The Kv2.1 channel is predominantly expressed in pancreatic β-cells and in the central nervous system. In pancreatic β-cells, Kv2.1 comprises 60% of the currents mediated by Kv channels. Furthermore, the Kv2.1 channel shows similar biophysical properties to the delayed rectifier K+ current (IDR) of the β-cells. This makes GxTX appropriate to study the physiological role of the aforementioned current as it inhibits 90% of the β-cell IDR. The IDR is thought to play an important role in repolarization of action potentials. Both the Kv2.2 and Kv4.3 channels are believed not to contribute significantly to the β-cell IDR.

GxTX-1E has no effect on voltage-gated Na+ or Ca2+ channels.

Mode of action
Inhibition of Kv2.1 by GxTX-1E causes a shift in voltage-dependency of activation toward more positive potentials of almost 100 mV. Moreover, GxTX-1E also exhibits properties of decreasing the velocity of hKv2.1 channel opening and increasing the velocity of Kv2.1 channel closing approximately sixfold.

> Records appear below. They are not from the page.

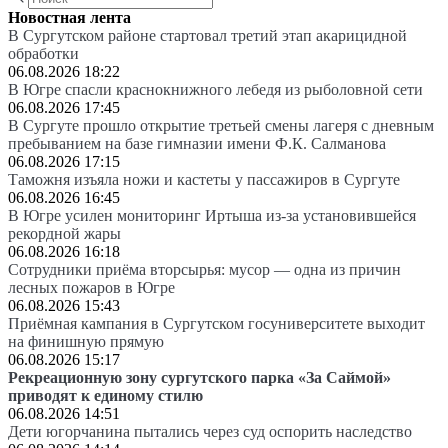
Новостная лента
В Сургутском районе стартовал третий этап акарицидной
обработки
06.08.2026 18:22
В Югре спасли краснокнижного лебедя из рыболовной сети
06.08.2026 17:45
В Сургуте прошло открытие третьей смены лагеря с дневным
пребыванием на базе гимназии имени Ф.К. Салманова
06.08.2026 17:15
Таможня изъяла ножи и кастеты у пассажиров в Сургуте
06.08.2026 16:45
В Югре усилен мониторинг Иртыша из-за установившейся
рекордной жары
06.08.2026 16:18
Сотрудники приёма вторсырья: мусор — одна из причин
лесных пожаров в Югре
06.08.2026 15:43
Приёмная кампания в Сургутском госуниверситете выходит
на финишную прямую
06.08.2026 15:17
Рекреационную зону сургутского парка «За Саймой»
приводят к единому стилю
06.08.2026 14:51
Дети югорчанина пытались через суд оспорить наследство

By inhibiting Kv2.1 potassium channels, GxTX-1E boosts action potentials of pancreatic β-cells causing mainly increased glucose-stimulated intracellular calcium oscillations which in turn intensifies glucose-stimulated insulin secretion.

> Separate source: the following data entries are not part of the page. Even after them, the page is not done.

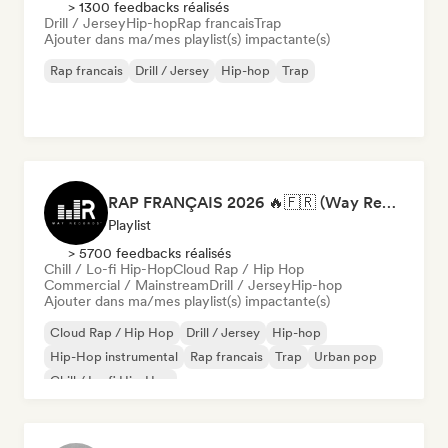
> 1300 feedbacks réalisés
Drill / Jersey
Hip-hop
Rap francais
Trap
Ajouter dans ma/mes playlist(s) impactante(s)
Rap francais
Drill / Jersey
Hip-hop
Trap
RAP FRANÇAIS 2026 🔥🇫🇷 (Way Records)
Playlist
> 5700 feedbacks réalisés
Chill / Lo-fi Hip-Hop
Cloud Rap / Hip Hop
Commercial / Mainstream
Drill / Jersey
Hip-hop
Ajouter dans ma/mes playlist(s) impactante(s)
Cloud Rap / Hip Hop
Drill / Jersey
Hip-hop
Hip-Hop instrumental
Rap francais
Trap
Urban pop
Chill / Lo-fi Hip-Hop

How GxTX-1E is able to generate distinctive calcium oscillations in different cells remains unclear (broader oscillations, increased frequency or restoration of oscillations), however, the specificity of GxTX-1E points in the direction of IDR inhibition causing these effects. Notably, GxTX-1E stimulated insulin secretion is specifically glucose dependent, considering that IDR is only active above -20mV membrane potentials which is only seen in raised glucose levels.

Therapeutic use
Unlike KATP channel blockers, GxTX-1 primarily blocks IDR and demonstrates a potential target for future drugs in diabetes mellitus type 2 treatment, since a blockade of IDR should not provoke hypoglycaemia.